◆ **Challenge A**: Please substitute "lat" for each "latitude" in the geolocation dataset rows and change nothing else. Leave the pictures out.

◆ **Extract provided**:
——

The Press Is Destroying Itself

Matt Taibbi says The American Press Is Destroying Itself.

He is correct, but it’s not just the media. 

Trump is in on the act as are both political parties. 

Taibbi even starts with Trump.

Our president, Donald Trump, is a clown who makes a great reality-show villain but is uniquely toolless as the leader of a superpower nation. Watching him try to think through two society-imperiling crises is like waiting for a gerbil to solve Fermat’s theorem. 

On the other side of the political aisle, among self-described liberals, we’re watching an intellectual revolution. It feels liberating to say after years of tiptoeing around the fact, but the American left has lost its mind. It’s become a cowardly mob of upper-class social media addicts, Twitter Robespierres who move from discipline to discipline torching reputations and jobs with breathtaking casualness.

They’ve conned organization after organization into empowering panels to search out thoughtcrime, and it’s established now that anything can be an offense, from a UCLA professor placed under investigation for reading Martin Luther King’s “Letter from a Birmingham Jail” out loud to a data scientist fired* from a research firm for — get this — retweeting an academic study suggesting nonviolent protests may be more politically effective than violent ones!

Probably the most disturbing story involved Intercept writer Lee Fang, one of a fast-shrinking number of young reporters actually skilled in investigative journalism. Fang’s work in the area of campaign finance especially has led to concrete impact, including a record fine to a conservative Super PAC: few young reporters have done more to combat corruption.

Yet Fang found himself denounced online as a racist, then hauled before H.R. 

In the most discussed incident, Times editorial page editor James Bennet was ousted for green-lighting an anti-protest editorial by Arkansas Republican Senator Tom Cotton entitled, “Send in the troops.”

Taibbi goes on with case after case. 

Thought Police

I disagree with Cotton, but I found it chilling that the Times issued a retraction and an apology for the article.

The thought police are everywhere. 

Taibbi notes that we are seeing headlines previously imaginable only in The Onion, e.g., “27 police officers injured during largely peaceful anti-racism protests in London.”

One needs to read the entire article to grasp the magnitude in which the thought police are in control.

——

Stored data
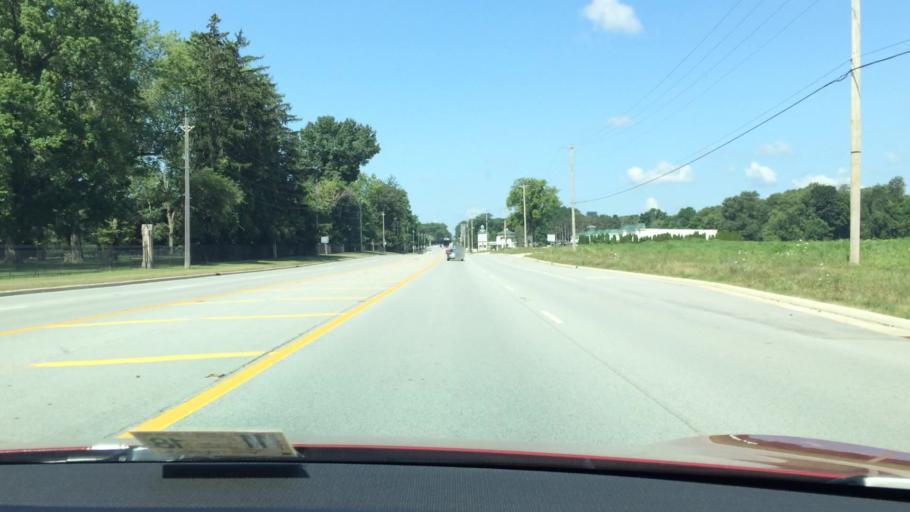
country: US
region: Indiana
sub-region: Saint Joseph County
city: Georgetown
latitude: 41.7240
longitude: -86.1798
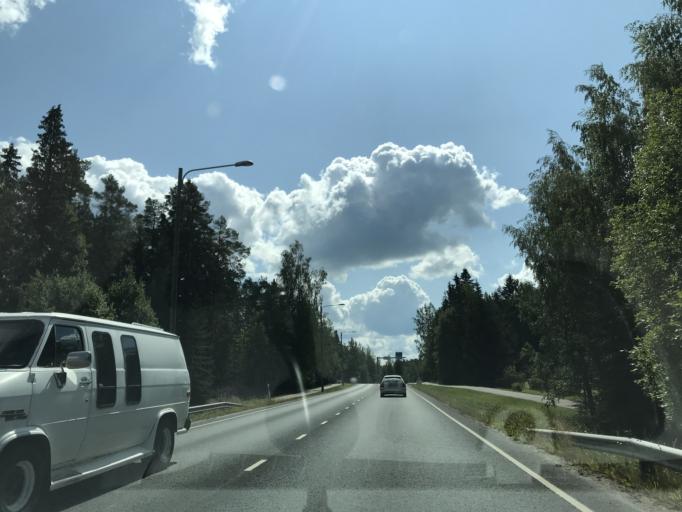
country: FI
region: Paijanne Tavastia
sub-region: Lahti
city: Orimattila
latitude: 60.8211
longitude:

——

◆ **Challenge B**: Repeat the article on the press word for word from "In the most" to "case after case.".

◆ **Result A**:
country: US
region: Indiana
sub-region: Saint Joseph County
city: Georgetown
lat: 41.7240
longitude: -86.1798
country: FI
region: Paijanne Tavastia
sub-region: Lahti
city: Orimattila
lat: 60.8211
longitude:

◆ **Result B**:
In the most discussed incident, Times editorial page editor James Bennet was ousted for green-lighting an anti-protest editorial by Arkansas Republican Senator Tom Cotton entitled, “Send in the troops.”

Taibbi goes on with case after case.